How to complete this task >> Show all lines of the entries in which the word "您也可以同时删除多个备份" is found.
Data extracts Block Start
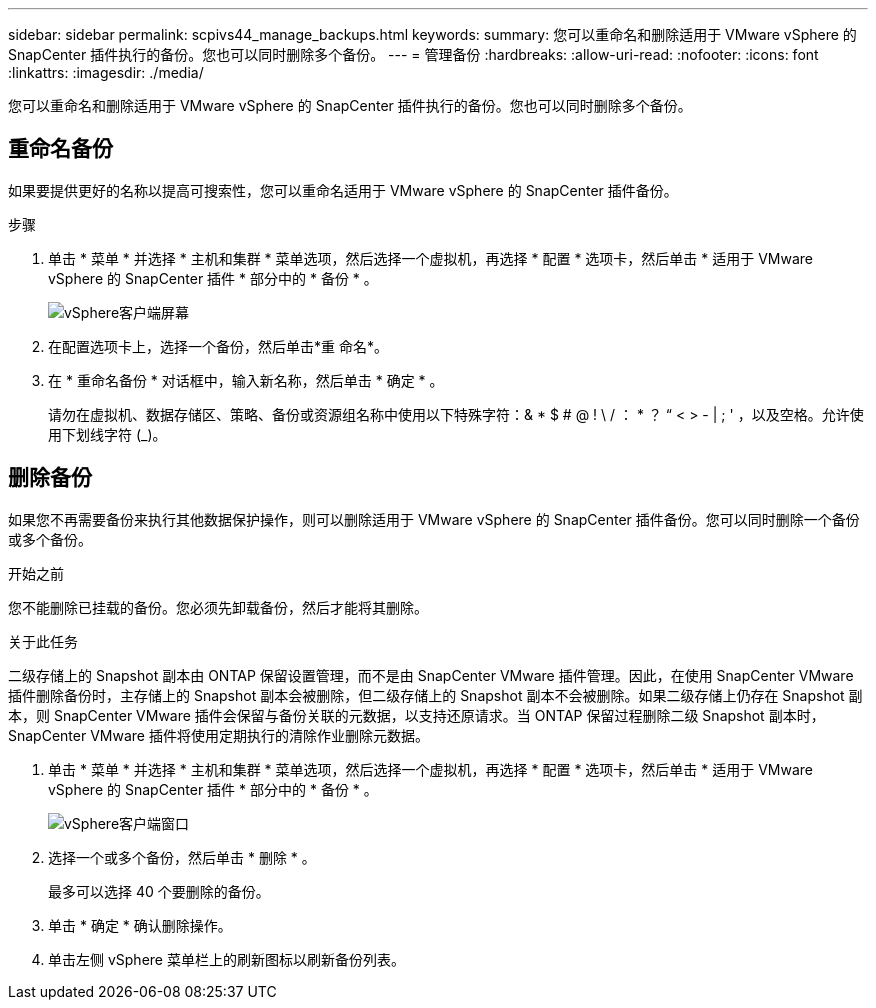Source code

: ---
sidebar: sidebar 
permalink: scpivs44_manage_backups.html 
keywords:  
summary: 您可以重命名和删除适用于 VMware vSphere 的 SnapCenter 插件执行的备份。您也可以同时删除多个备份。 
---
= 管理备份
:hardbreaks:
:allow-uri-read: 
:nofooter: 
:icons: font
:linkattrs: 
:imagesdir: ./media/


[role="lead"]
您可以重命名和删除适用于 VMware vSphere 的 SnapCenter 插件执行的备份。您也可以同时删除多个备份。



== 重命名备份

如果要提供更好的名称以提高可搜索性，您可以重命名适用于 VMware vSphere 的 SnapCenter 插件备份。

.步骤
. 单击 * 菜单 * 并选择 * 主机和集群 * 菜单选项，然后选择一个虚拟机，再选择 * 配置 * 选项卡，然后单击 * 适用于 VMware vSphere 的 SnapCenter 插件 * 部分中的 * 备份 * 。
+
image:scpivs44_image14.png["vSphere客户端屏幕"]

. 在配置选项卡上，选择一个备份，然后单击*重 命名*。
. 在 * 重命名备份 * 对话框中，输入新名称，然后单击 * 确定 * 。
+
请勿在虚拟机、数据存储区、策略、备份或资源组名称中使用以下特殊字符：& * $ # @ ! \ / ： * ？ “ < > - | ; ' ，以及空格。允许使用下划线字符 (_)。





== 删除备份

如果您不再需要备份来执行其他数据保护操作，则可以删除适用于 VMware vSphere 的 SnapCenter 插件备份。您可以同时删除一个备份或多个备份。

.开始之前
您不能删除已挂载的备份。您必须先卸载备份，然后才能将其删除。

.关于此任务
二级存储上的 Snapshot 副本由 ONTAP 保留设置管理，而不是由 SnapCenter VMware 插件管理。因此，在使用 SnapCenter VMware 插件删除备份时，主存储上的 Snapshot 副本会被删除，但二级存储上的 Snapshot 副本不会被删除。如果二级存储上仍存在 Snapshot 副本，则 SnapCenter VMware 插件会保留与备份关联的元数据，以支持还原请求。当 ONTAP 保留过程删除二级 Snapshot 副本时， SnapCenter VMware 插件将使用定期执行的清除作业删除元数据。

. 单击 * 菜单 * 并选择 * 主机和集群 * 菜单选项，然后选择一个虚拟机，再选择 * 配置 * 选项卡，然后单击 * 适用于 VMware vSphere 的 SnapCenter 插件 * 部分中的 * 备份 * 。
+
image:scpivs44_image14.png["vSphere客户端窗口"]

. 选择一个或多个备份，然后单击 * 删除 * 。
+
最多可以选择 40 个要删除的备份。

. 单击 * 确定 * 确认删除操作。
. 单击左侧 vSphere 菜单栏上的刷新图标以刷新备份列表。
Data extracts Block End
Your response >>
summary: 您可以重命名和删除适用于 VMware vSphere 的 SnapCenter 插件执行的备份。您也可以同时删除多个备份。 
您可以重命名和删除适用于 VMware vSphere 的 SnapCenter 插件执行的备份。您也可以同时删除多个备份。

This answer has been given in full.